[[ RECORDS TO USE open ]]
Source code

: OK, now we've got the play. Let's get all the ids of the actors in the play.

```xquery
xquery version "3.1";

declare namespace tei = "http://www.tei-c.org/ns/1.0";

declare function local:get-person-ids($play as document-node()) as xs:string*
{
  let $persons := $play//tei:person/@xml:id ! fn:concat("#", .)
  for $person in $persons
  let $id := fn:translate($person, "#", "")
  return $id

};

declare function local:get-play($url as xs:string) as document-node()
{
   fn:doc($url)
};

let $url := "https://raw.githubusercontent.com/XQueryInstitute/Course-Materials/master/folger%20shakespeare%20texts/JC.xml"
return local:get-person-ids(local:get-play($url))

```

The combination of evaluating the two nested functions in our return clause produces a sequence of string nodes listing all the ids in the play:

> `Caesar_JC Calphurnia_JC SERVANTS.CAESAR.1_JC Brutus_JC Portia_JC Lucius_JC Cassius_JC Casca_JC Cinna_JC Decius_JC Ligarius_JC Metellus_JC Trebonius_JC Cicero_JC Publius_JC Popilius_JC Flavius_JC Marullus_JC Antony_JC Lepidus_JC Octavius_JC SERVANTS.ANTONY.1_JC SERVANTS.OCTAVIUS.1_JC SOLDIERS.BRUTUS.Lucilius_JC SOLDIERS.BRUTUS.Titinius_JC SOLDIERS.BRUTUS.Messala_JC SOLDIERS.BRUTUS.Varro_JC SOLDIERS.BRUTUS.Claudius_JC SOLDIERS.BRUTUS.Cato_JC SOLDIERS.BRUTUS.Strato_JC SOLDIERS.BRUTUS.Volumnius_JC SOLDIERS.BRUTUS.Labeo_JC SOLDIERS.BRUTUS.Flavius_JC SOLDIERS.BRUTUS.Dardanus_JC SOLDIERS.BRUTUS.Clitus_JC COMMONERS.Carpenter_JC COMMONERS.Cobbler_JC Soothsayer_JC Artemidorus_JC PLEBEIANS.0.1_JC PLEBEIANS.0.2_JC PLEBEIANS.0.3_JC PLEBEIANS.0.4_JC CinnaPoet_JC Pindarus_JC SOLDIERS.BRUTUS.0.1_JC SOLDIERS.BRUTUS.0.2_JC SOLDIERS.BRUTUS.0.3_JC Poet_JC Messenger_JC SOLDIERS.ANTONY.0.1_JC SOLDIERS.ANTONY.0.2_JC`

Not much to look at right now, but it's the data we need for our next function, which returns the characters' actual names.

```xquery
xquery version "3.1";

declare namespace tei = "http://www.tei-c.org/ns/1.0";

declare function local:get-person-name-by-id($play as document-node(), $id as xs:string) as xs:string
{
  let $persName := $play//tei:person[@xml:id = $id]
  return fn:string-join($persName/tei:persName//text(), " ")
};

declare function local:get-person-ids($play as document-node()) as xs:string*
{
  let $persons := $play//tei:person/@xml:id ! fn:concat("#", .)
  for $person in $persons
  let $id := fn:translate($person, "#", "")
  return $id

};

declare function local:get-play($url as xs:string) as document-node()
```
[[ RECORDS TO USE closed ]]
** PROBLEM TO WORK ON **
Hand back the whole listing, exactly as it is.

** RESPONSE FOR THIS EXERCISE **
Source code

: OK, now we've got the play. Let's get all the ids of the actors in the play.

```xquery
xquery version "3.1";

declare namespace tei = "http://www.tei-c.org/ns/1.0";

declare function local:get-person-ids($play as document-node()) as xs:string*
{
  let $persons := $play//tei:person/@xml:id ! fn:concat("#", .)
  for $person in $persons
  let $id := fn:translate($person, "#", "")
  return $id

};

declare function local:get-play($url as xs:string) as document-node()
{
   fn:doc($url)
};

let $url := "https://raw.githubusercontent.com/XQueryInstitute/Course-Materials/master/folger%20shakespeare%20texts/JC.xml"
return local:get-person-ids(local:get-play($url))

```

The combination of evaluating the two nested functions in our return clause produces a sequence of string nodes listing all the ids in the play:

> `Caesar_JC Calphurnia_JC SERVANTS.CAESAR.1_JC Brutus_JC Portia_JC Lucius_JC Cassius_JC Casca_JC Cinna_JC Decius_JC Ligarius_JC Metellus_JC Trebonius_JC Cicero_JC Publius_JC Popilius_JC Flavius_JC Marullus_JC Antony_JC Lepidus_JC Octavius_JC SERVANTS.ANTONY.1_JC SERVANTS.OCTAVIUS.1_JC SOLDIERS.BRUTUS.Lucilius_JC SOLDIERS.BRUTUS.Titinius_JC SOLDIERS.BRUTUS.Messala_JC SOLDIERS.BRUTUS.Varro_JC SOLDIERS.BRUTUS.Claudius_JC SOLDIERS.BRUTUS.Cato_JC SOLDIERS.BRUTUS.Strato_JC SOLDIERS.BRUTUS.Volumnius_JC SOLDIERS.BRUTUS.Labeo_JC SOLDIERS.BRUTUS.Flavius_JC SOLDIERS.BRUTUS.Dardanus_JC SOLDIERS.BRUTUS.Clitus_JC COMMONERS.Carpenter_JC COMMONERS.Cobbler_JC Soothsayer_JC Artemidorus_JC PLEBEIANS.0.1_JC PLEBEIANS.0.2_JC PLEBEIANS.0.3_JC PLEBEIANS.0.4_JC CinnaPoet_JC Pindarus_JC SOLDIERS.BRUTUS.0.1_JC SOLDIERS.BRUTUS.0.2_JC SOLDIERS.BRUTUS.0.3_JC Poet_JC Messenger_JC SOLDIERS.ANTONY.0.1_JC SOLDIERS.ANTONY.0.2_JC`

Not much to look at right now, but it's the data we need for our next function, which returns the characters' actual names.

```xquery
xquery version "3.1";

declare namespace tei = "http://www.tei-c.org/ns/1.0";

declare function local:get-person-name-by-id($play as document-node(), $id as xs:string) as xs:string
{
  let $persName := $play//tei:person[@xml:id = $id]
  return fn:string-join($persName/tei:persName//text(), " ")
};

declare function local:get-person-ids($play as document-node()) as xs:string*
{
  let $persons := $play//tei:person/@xml:id ! fn:concat("#", .)
  for $person in $persons
  let $id := fn:translate($person, "#", "")
  return $id

};

declare function local:get-play($url as xs:string) as document-node()
```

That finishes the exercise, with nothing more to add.